J’active l’interrupteur de la mise au travail. Tout d’abord, rechercher le podcast de fait divers historique qui va me permettre d’écouter une histoire tout en m’échauffant dans un petit carnet de croquis A5. Je reprends mon livre de référence où je l’ai laissé la veille: les planches naturalistes des animaux de la ferme, un guide de cueillette de champignons, les dessins techniques des brevets américains déposés depuis 1900. Je joue avec de l’eau, de l’encre de Chine, du crayon graphite, du fusain, de l’acrylique, de la craie. Je provoque un heureux accident, je ne pense à rien, je pose un geste, mon sujet est là. Je regarderai plus attentivement le résultat le lendemain.

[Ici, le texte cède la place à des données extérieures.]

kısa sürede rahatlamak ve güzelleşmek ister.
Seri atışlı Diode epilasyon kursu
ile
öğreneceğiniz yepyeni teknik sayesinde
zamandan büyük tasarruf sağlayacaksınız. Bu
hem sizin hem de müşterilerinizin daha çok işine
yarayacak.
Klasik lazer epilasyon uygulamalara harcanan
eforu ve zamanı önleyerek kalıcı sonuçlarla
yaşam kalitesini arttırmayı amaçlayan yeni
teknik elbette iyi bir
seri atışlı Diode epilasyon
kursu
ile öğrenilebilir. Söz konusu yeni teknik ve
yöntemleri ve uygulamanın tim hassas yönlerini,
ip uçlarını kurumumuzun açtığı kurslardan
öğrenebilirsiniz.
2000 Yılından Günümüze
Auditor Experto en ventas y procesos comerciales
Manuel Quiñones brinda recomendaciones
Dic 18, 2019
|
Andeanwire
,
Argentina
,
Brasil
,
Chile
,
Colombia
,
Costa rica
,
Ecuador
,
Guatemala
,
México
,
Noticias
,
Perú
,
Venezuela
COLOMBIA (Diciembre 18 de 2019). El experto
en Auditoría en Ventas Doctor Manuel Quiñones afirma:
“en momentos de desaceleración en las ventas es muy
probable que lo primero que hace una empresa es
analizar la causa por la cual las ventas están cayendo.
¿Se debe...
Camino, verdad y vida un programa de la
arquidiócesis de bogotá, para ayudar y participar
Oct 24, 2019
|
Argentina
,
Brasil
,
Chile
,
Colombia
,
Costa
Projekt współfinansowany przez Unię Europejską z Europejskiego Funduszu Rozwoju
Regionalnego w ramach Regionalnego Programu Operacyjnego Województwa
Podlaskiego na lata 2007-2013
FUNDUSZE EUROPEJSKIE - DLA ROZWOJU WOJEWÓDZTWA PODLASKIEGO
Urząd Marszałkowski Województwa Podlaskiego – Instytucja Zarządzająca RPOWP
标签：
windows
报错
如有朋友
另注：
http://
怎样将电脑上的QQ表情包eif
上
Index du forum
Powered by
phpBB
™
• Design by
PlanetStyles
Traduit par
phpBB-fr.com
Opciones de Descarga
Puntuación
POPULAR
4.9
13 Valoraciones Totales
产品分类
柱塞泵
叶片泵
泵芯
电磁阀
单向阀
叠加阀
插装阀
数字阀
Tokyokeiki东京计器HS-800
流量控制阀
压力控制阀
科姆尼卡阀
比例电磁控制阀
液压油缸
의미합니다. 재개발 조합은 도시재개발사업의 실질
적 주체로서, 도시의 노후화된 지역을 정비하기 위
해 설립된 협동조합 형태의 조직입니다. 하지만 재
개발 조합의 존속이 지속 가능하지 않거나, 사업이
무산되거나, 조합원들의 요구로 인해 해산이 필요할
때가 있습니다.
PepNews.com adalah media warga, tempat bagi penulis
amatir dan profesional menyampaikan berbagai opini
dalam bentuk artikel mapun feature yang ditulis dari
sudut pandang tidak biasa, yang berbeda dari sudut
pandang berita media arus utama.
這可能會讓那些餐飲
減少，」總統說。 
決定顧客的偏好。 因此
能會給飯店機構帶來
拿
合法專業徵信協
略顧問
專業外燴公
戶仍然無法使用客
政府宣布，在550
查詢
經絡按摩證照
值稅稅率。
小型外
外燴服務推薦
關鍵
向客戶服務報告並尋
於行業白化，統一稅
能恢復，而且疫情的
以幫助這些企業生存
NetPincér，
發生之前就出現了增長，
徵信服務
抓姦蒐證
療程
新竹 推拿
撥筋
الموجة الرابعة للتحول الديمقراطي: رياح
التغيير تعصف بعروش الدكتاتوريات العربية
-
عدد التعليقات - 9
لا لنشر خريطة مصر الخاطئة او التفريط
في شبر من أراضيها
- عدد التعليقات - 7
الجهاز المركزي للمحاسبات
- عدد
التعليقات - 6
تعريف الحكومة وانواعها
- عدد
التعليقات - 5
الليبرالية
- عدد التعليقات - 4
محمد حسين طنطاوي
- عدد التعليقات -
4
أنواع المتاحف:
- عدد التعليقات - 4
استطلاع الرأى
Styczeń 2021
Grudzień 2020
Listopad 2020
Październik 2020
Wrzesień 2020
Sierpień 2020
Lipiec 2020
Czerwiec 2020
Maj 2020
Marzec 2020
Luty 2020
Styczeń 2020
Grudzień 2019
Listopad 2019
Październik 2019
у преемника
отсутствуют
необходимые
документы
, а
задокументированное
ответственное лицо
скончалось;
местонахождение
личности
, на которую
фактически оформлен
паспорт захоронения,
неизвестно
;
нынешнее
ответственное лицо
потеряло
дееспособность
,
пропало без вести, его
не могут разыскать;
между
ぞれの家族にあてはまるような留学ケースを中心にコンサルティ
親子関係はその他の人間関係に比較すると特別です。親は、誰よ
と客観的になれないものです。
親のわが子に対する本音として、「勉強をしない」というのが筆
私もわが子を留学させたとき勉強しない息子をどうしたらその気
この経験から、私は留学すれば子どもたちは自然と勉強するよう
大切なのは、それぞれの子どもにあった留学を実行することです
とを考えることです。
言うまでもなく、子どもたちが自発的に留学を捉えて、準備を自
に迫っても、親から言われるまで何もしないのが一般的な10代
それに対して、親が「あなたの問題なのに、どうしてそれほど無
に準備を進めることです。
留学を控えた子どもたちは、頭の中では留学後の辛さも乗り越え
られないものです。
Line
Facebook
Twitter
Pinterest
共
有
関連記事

Je travaille par évocations. Tout d’abord, trouver la playlist musicale qui me trotte en tête. Du rythme électro, du rock des années 90 qui me plongent dans mon adolescence, du rap agressif, un rythme de basse. Et je recherche l’image qui s’est imprimée sur ma rétine par sa composition et ses contrastes. En recherche d’impressions photographiques, d’inspiration cinématographique de mise de scène. Je suis fascinée par la culture américaine: sa violence, l’immédiateté, l’empreinte déjà nostalgique. J’aime la puissance et rapidité des matches de basket. Je sélectionne quelques scènes et je n’en imprime qu’une seule dans une mauvaise qualité. Le but est de me l’approprier pour qu’elle soit réinterprétée par le dessin. Je recherche l’évocation d’une atmosphère, d’une scène déjà vue qui cache une (peut-être sombre) histoire.
J’étale sur trois mètres mon rouleau de papier sur le sol, j’enfile mon beau de travail et mes chaussettes noires. Sur base de cette photo, je pose directement mon geste au fusain sur mon papier déroulé sur le sol. Et là, le pur plaisir du trait, plaisir du contraste et de l’accident provoqué. Faire apparaître la lumière qui imbibe les choses. Créer de l’espace avec de la couleur et mon fusain noir.
Le dessin comme une bulle, un état d’esprit où s’échapper, comme nager dans une piscine occupée par des groupes scolaires mais dans un couloir vide.